═══ SUPPLIED DATA
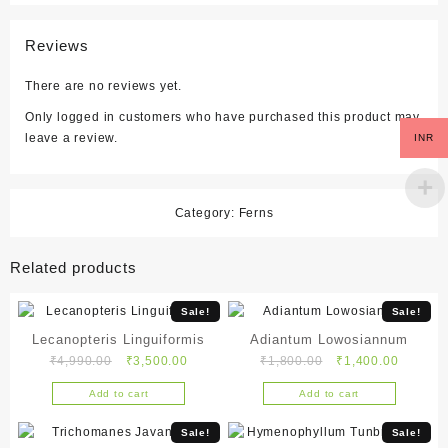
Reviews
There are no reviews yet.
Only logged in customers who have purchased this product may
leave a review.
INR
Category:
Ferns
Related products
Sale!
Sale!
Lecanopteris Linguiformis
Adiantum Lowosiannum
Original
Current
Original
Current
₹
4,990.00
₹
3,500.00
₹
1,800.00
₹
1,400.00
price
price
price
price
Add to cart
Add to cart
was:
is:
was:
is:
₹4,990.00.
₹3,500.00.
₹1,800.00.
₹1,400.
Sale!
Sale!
══════
═══ SUPPLIED DATA
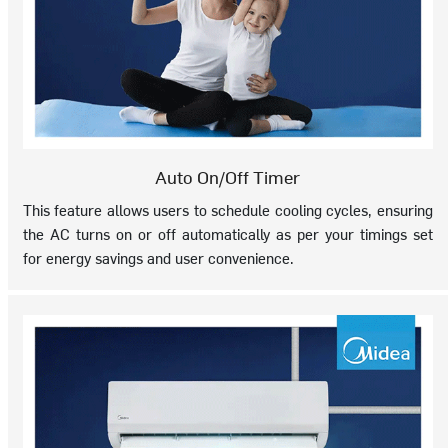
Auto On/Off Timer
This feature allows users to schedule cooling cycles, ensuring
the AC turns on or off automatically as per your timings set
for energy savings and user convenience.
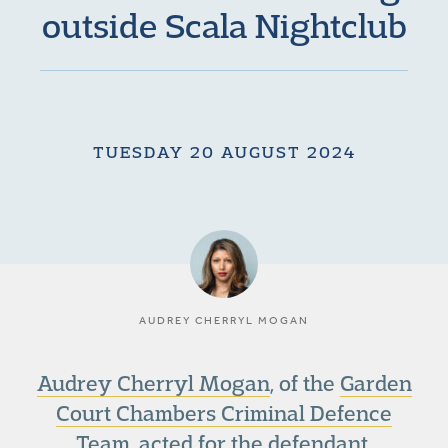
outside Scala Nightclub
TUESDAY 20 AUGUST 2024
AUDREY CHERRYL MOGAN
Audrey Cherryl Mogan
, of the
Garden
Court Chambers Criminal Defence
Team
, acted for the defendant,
══════
═══ SUPPLIED DATA
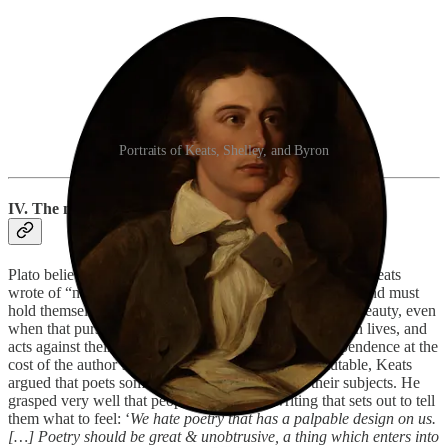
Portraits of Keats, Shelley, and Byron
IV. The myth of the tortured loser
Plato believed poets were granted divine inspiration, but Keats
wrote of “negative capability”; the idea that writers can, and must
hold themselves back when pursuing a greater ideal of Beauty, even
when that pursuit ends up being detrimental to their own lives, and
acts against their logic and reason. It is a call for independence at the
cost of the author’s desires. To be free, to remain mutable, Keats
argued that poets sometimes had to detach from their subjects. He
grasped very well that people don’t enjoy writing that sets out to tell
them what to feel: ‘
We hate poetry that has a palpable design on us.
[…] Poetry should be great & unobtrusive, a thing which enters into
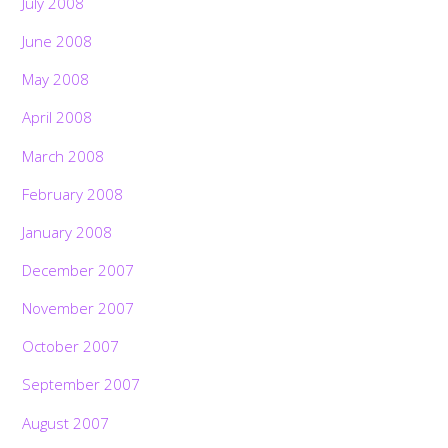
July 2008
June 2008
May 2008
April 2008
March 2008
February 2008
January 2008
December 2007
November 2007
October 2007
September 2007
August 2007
══════
▶ [PROBLEM REQUIREMENTS]: Count the lines of the records that contain the word "when" and reply with the number alone.

▶ [PROBLEM SOLUTION]: 2